▸ **TASK OBJECTIVE**:
Every line of the data must be retyped exactly as it stands.

--- EXTRACTED ENTRIES Enclosed Below ---

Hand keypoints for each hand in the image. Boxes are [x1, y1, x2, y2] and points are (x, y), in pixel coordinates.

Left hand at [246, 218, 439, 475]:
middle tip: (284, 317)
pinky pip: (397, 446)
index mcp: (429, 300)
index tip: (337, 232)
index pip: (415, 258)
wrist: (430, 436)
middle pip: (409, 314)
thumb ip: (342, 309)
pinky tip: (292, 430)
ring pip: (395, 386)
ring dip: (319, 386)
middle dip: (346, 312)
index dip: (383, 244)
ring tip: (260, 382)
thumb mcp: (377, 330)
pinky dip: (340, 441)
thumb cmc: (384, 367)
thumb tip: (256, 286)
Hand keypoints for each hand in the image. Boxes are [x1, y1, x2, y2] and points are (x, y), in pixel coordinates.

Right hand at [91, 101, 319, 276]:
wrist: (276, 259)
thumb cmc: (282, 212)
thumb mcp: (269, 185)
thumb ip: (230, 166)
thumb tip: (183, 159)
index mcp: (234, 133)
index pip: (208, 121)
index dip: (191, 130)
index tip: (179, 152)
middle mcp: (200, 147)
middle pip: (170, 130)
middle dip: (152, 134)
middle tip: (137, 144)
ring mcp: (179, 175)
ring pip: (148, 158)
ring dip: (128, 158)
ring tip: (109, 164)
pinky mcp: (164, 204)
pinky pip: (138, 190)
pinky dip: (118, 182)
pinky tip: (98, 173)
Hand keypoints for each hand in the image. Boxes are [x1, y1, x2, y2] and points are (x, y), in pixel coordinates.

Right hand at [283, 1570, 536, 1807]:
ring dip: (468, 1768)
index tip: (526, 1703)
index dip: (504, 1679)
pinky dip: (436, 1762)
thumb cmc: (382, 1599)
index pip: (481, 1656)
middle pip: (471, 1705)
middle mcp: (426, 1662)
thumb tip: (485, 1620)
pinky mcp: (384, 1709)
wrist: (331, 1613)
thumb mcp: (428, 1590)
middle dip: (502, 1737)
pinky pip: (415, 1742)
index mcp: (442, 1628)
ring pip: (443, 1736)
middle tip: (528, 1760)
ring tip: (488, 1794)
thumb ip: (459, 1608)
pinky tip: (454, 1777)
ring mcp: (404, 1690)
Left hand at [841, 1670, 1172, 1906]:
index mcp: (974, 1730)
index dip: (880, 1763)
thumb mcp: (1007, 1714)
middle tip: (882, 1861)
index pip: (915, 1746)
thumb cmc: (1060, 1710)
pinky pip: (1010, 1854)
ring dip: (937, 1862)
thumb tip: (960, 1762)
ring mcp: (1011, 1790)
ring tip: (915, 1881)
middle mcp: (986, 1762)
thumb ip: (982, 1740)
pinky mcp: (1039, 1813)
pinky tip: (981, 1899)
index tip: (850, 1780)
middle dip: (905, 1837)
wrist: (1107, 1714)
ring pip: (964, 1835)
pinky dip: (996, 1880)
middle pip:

--- End of Enclosed EXTRACTED ENTRIES ---

▸ **EXERCISE RESULT**:
Hand keypoints for each hand in the image. Boxes are [x1, y1, x2, y2] and points are (x, y), in pixel coordinates.

Left hand at [246, 218, 439, 475]:
middle tip: (284, 317)
pinky pip: (397, 446)
index mcp: (429, 300)
index tip: (337, 232)
index pip: (415, 258)
wrist: (430, 436)
middle pip: (409, 314)
thumb ip: (342, 309)
pinky tip: (292, 430)
ring pip: (395, 386)
ring dip: (319, 386)
middle dip: (346, 312)
index dip: (383, 244)
ring tip: (260, 382)
thumb mcp: (377, 330)
pinky dip: (340, 441)
thumb cmc: (384, 367)
thumb tip: (256, 286)
Hand keypoints for each hand in the image. Boxes are [x1, y1, x2, y2] and points are (x, y), in pixel coordinates.

Right hand at [91, 101, 319, 276]:
wrist: (276, 259)
thumb cmc: (282, 212)
thumb mcp: (269, 185)
thumb ip: (230, 166)
thumb tip: (183, 159)
index mcp: (234, 133)
index pip: (208, 121)
index dip: (191, 130)
index tip: (179, 152)
middle mcp: (200, 147)
middle pip: (170, 130)
middle dip: (152, 134)
middle tip: (137, 144)
ring mcp: (179, 175)
ring pip: (148, 158)
ring dip: (128, 158)
ring tip: (109, 164)
pinky mcp: (164, 204)
pinky pip: (138, 190)
pinky dip: (118, 182)
pinky tip: (98, 173)
Hand keypoints for each hand in the image. Boxes are [x1, y1, x2, y2] and points are (x, y), in pixel coordinates.

Right hand at [283, 1570, 536, 1807]:
ring dip: (468, 1768)
index tip: (526, 1703)
index dip: (504, 1679)
pinky dip: (436, 1762)
thumb cmc: (382, 1599)
index pip: (481, 1656)
middle pip: (471, 1705)
middle mcp: (426, 1662)
thumb tip: (485, 1620)
pinky mcp: (384, 1709)
wrist: (331, 1613)
thumb mcp: (428, 1590)
middle dip: (502, 1737)
pinky pip: (415, 1742)
index mcp: (442, 1628)
ring pip: (443, 1736)
middle tip: (528, 1760)
ring tip: (488, 1794)
thumb ip: (459, 1608)
pinky tip: (454, 1777)
ring mcp: (404, 1690)
Left hand at [841, 1670, 1172, 1906]:
index mcp: (974, 1730)
index dip: (880, 1763)
thumb mcp: (1007, 1714)
middle tip: (882, 1861)
index pip: (915, 1746)
thumb cmc: (1060, 1710)
pinky pip: (1010, 1854)
ring dip: (937, 1862)
thumb tip: (960, 1762)
ring mcp: (1011, 1790)
ring tip: (915, 1881)
middle mcp: (986, 1762)
thumb ip: (982, 1740)
pinky mcp: (1039, 1813)
pinky tip: (981, 1899)
index tip: (850, 1780)
middle dip: (905, 1837)
wrist: (1107, 1714)
ring pip: (964, 1835)
pinky dip: (996, 1880)
middle pip:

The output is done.